===== SELECTED EXCERPT

Putin’s Baby Crime
To the many crimes of President Vladimir Putin, a new one was added last month: kicking babies, sweet, innocent, plump babies — out of sheer wickedness. This crime was discussed ad nauseam, until it became a meme which was summed up by the NY Times’ own Thomas Friedman: “When recently confronted with his regime’s bad behavior, [Putin’s] first instinct was to block American parents from adopting Russian orphans, even though so many of them badly need homes.” Surprisingly, in Russia the voices against the new ban are even more shrill. At recent press conference, no less than eight different Russian journalists badgered President Putin on this one topic, each offering little more than loaded insinuations disguised as questions. The “White” opposition marched in force against the “Scoundrels” (as they describe the supporters of the ban) and compared Putin to King Herod.
Constantine Eggert, a leading anti-Putin voice in the oligarch-owned Kommersant daily, mixed Dickens treacle with rat poison to bewail the misfortune of the Russian orphans who have been deprived of their chance to grow strong and healthy beneath the splendor of the Stars and Stripes: “Perhaps because of the ban just one sweet kiddy will never read Winnie the Pooh, will not blow out candles on his birthday cake, will not proceed to school and afterwards to a college accompanied by his applauding new family in Texas or California… His fate will forever darken the conscience of the Duma (Parliament) Members and of the President who deprived him of his chance”.
This was to be expected from Russian mainstream media, as it is predominantly oligarch-owned and pro-Western. But the great majority of ordinary Russians (76%) support the new law banning Americans from adopting Russian children, according to an independent poll by the US-funded WCIOM. The opposition Communist Party also voted for the new law. The well-known liberal democrat and feminist Maria Arbatova, an ex-MP and writer, much involved with orphanages and adoption, wondered aloud why the opposition was so enraged by the ban, and suggested that it was for tactical reasons: “They need fuel for their protests. Pussy Riot is old hat; these orphans are fresh fodder!” Radical poet, and leader of the proscribed NBP party, Eduard Limonov also supported the ban, and scoffed at the opposition for defending US interests rather than Russian children.

==========
===== RECORD EXTRACTS

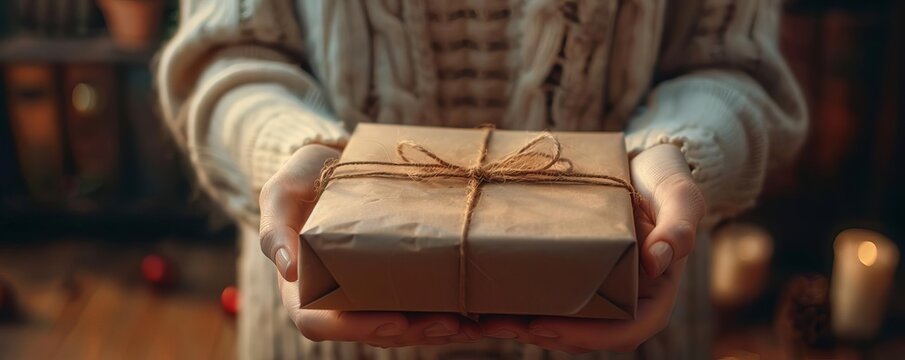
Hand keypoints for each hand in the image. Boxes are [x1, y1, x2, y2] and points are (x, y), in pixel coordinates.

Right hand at [259, 144, 477, 345]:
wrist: (332, 164)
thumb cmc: (300, 180)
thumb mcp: (279, 193)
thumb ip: (276, 227)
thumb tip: (288, 268)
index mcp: (303, 289)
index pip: (320, 323)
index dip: (357, 328)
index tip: (393, 321)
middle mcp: (341, 299)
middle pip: (376, 330)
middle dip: (416, 332)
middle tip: (451, 324)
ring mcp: (374, 291)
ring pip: (408, 323)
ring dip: (443, 328)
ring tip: (476, 322)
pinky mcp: (403, 277)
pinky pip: (426, 301)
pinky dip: (456, 308)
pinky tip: (486, 305)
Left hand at [479, 144, 705, 352]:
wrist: (644, 160)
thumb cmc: (667, 180)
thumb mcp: (680, 197)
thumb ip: (679, 226)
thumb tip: (659, 260)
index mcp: (655, 294)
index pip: (626, 331)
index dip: (586, 337)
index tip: (545, 327)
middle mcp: (625, 298)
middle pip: (585, 333)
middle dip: (542, 334)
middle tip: (499, 324)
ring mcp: (598, 287)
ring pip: (562, 319)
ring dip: (523, 324)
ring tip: (484, 318)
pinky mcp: (575, 270)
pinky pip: (550, 294)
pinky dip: (522, 299)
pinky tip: (488, 295)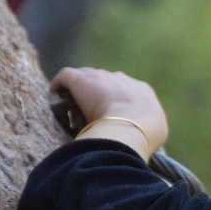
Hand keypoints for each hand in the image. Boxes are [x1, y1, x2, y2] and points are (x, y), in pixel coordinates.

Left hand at [49, 67, 167, 159]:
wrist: (131, 126)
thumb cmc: (146, 132)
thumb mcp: (156, 129)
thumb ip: (149, 126)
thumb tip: (146, 133)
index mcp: (141, 90)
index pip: (126, 91)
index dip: (116, 103)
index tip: (110, 117)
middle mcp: (122, 79)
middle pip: (105, 83)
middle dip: (97, 97)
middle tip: (90, 118)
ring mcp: (101, 77)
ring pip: (86, 79)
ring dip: (80, 94)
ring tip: (72, 112)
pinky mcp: (80, 80)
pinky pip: (67, 77)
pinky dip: (60, 84)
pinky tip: (54, 94)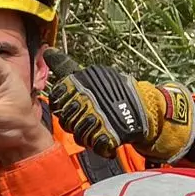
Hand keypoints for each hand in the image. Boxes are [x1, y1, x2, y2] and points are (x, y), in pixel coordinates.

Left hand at [45, 49, 194, 161]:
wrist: (146, 108)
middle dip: (73, 120)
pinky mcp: (107, 135)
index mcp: (82, 83)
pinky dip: (96, 142)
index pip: (57, 96)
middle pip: (65, 117)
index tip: (69, 104)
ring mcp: (96, 119)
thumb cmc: (116, 90)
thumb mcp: (93, 75)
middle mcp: (86, 100)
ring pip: (76, 132)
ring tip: (95, 126)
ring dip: (84, 132)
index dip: (61, 103)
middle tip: (86, 116)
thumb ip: (67, 68)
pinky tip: (102, 135)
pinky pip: (91, 143)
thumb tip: (48, 52)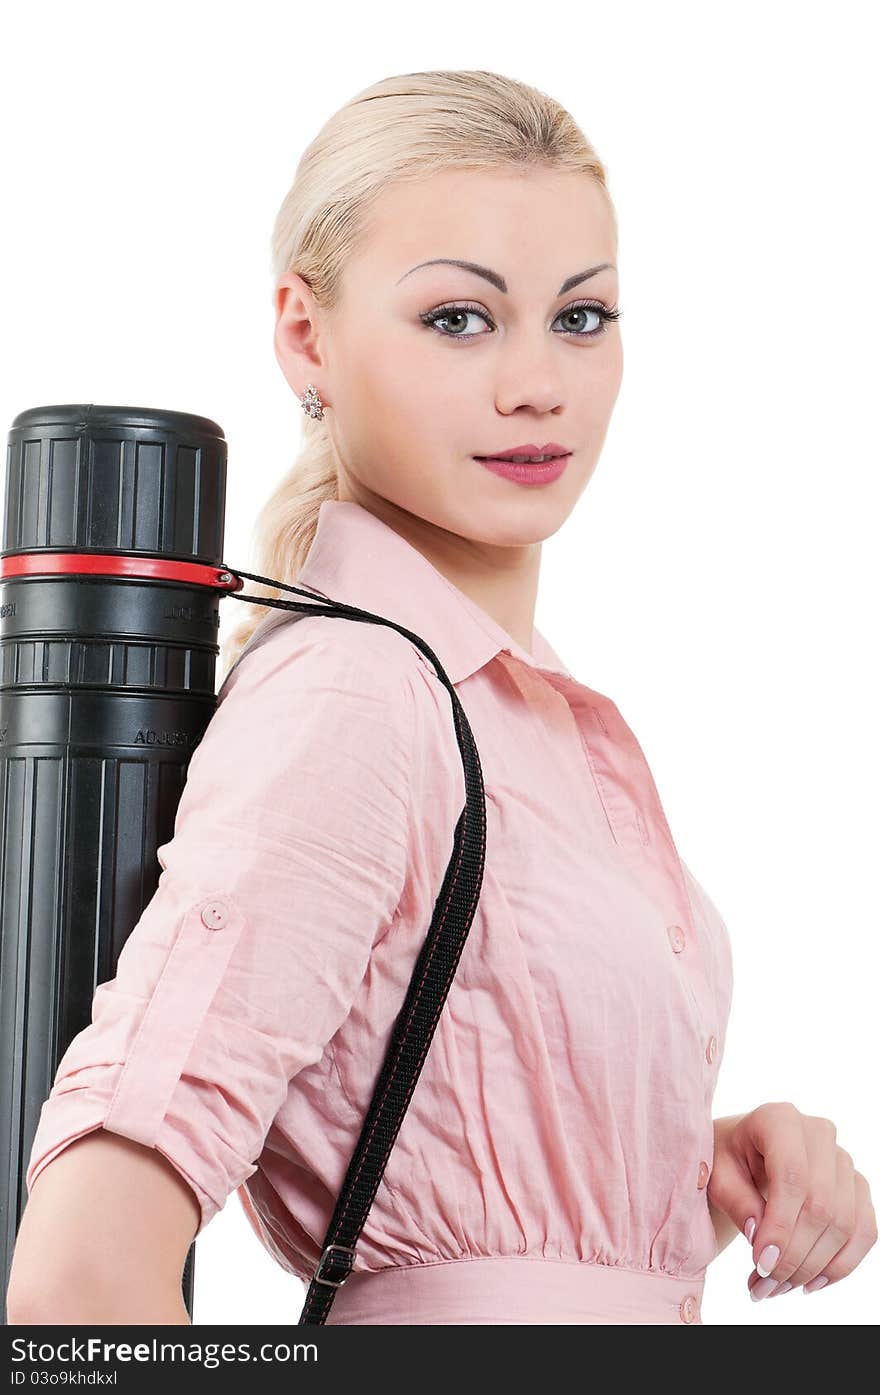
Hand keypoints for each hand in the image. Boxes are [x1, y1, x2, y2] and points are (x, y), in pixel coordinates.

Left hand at [707, 1103, 876, 1301]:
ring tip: (777, 1289)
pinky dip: (840, 1265)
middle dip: (794, 1256)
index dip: (781, 1225)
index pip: (792, 1176)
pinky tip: (809, 1283)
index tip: (761, 1263)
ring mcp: (843, 1159)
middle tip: (764, 1286)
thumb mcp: (718, 1176)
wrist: (745, 1152)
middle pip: (821, 1205)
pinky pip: (864, 1231)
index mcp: (779, 1118)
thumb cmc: (727, 1159)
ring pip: (844, 1223)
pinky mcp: (857, 1186)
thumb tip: (762, 1240)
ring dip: (813, 1267)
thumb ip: (738, 1203)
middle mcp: (818, 1133)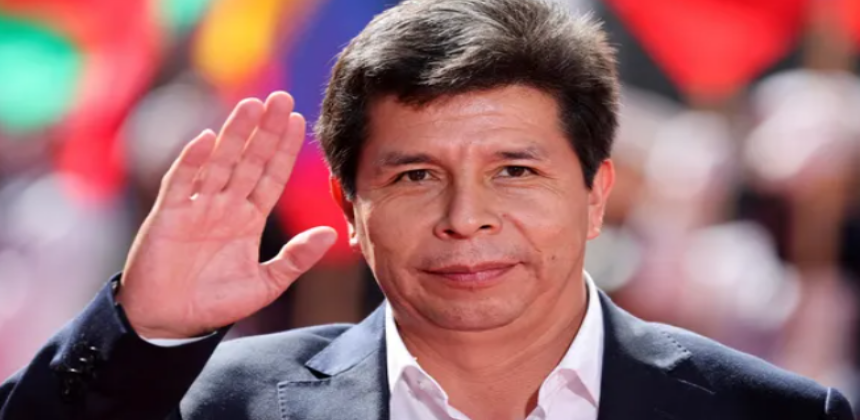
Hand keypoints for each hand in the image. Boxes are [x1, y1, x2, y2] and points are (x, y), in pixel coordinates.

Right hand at [118, 92, 336, 338]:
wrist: (168, 323)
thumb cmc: (214, 304)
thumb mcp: (265, 284)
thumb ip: (296, 259)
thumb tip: (331, 234)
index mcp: (248, 219)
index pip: (271, 176)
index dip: (283, 150)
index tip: (298, 121)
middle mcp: (224, 206)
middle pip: (249, 160)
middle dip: (265, 130)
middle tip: (281, 97)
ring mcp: (197, 206)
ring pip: (220, 162)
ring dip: (235, 134)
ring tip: (251, 105)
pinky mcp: (168, 214)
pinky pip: (182, 181)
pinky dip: (193, 161)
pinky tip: (208, 139)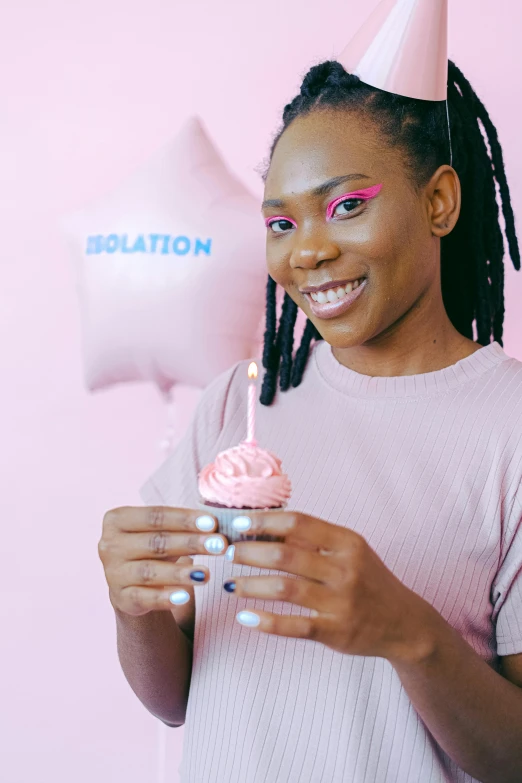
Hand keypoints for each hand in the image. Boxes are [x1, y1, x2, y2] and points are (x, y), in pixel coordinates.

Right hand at [98, 507, 227, 615]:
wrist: (135, 585)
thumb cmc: (155, 549)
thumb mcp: (164, 532)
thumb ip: (184, 526)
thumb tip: (218, 523)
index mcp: (117, 519)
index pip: (156, 516)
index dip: (185, 519)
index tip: (213, 523)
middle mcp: (109, 545)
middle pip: (156, 542)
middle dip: (191, 543)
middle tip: (219, 545)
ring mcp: (112, 573)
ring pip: (150, 571)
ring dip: (180, 573)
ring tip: (207, 574)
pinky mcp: (119, 598)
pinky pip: (144, 597)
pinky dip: (164, 597)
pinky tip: (185, 597)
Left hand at [224, 511, 436, 664]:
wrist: (404, 623)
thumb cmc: (368, 580)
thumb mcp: (351, 551)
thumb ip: (315, 539)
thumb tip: (265, 526)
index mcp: (348, 542)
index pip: (299, 522)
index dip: (264, 521)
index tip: (238, 522)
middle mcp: (345, 569)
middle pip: (286, 554)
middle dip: (250, 552)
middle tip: (227, 552)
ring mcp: (341, 602)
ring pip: (284, 589)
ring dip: (251, 585)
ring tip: (229, 584)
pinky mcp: (336, 632)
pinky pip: (294, 626)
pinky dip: (266, 621)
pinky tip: (245, 617)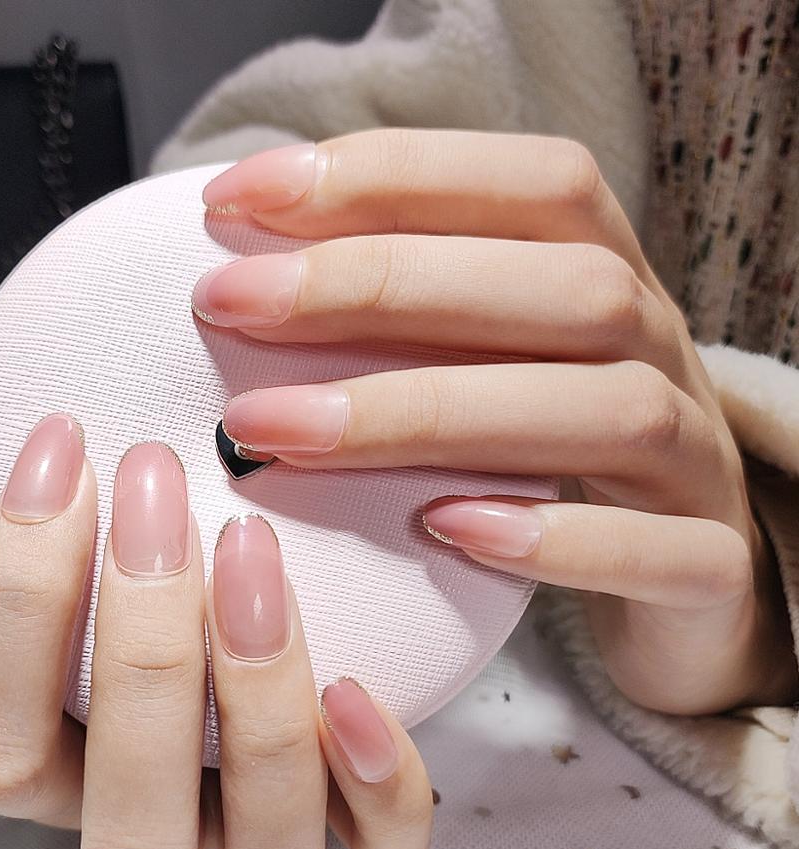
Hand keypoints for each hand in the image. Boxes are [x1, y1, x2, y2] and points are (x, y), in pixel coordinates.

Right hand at [0, 420, 432, 848]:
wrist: (231, 588)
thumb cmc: (119, 575)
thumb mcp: (35, 556)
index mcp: (58, 772)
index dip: (13, 601)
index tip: (62, 449)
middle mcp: (158, 821)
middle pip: (133, 822)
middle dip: (141, 650)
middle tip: (154, 486)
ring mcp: (261, 833)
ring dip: (258, 706)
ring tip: (251, 548)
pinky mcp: (360, 821)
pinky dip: (380, 786)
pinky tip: (358, 686)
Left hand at [193, 129, 797, 715]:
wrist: (682, 584)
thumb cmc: (546, 459)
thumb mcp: (480, 366)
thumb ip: (400, 325)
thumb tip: (241, 284)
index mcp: (607, 279)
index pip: (526, 186)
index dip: (385, 175)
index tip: (235, 199)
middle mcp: (661, 352)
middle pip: (563, 286)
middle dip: (381, 283)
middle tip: (228, 303)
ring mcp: (697, 461)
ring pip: (607, 410)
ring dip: (428, 413)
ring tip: (277, 430)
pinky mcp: (709, 565)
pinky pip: (663, 551)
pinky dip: (553, 540)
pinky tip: (444, 528)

==========

◆ YOUR TASK:
Answer these questions about the piece on Russia's adoption ban above:
1. How many Russian journalists questioned Putin about the ban at the press conference?
2. In which daily does Constantine Eggert write?
3. What percentage of ordinary Russians support the new law, according to the poll?

◆ RESPONSE TO THIS EXERCISE:
1. Eight.
2. Kommersant.
3. 76%.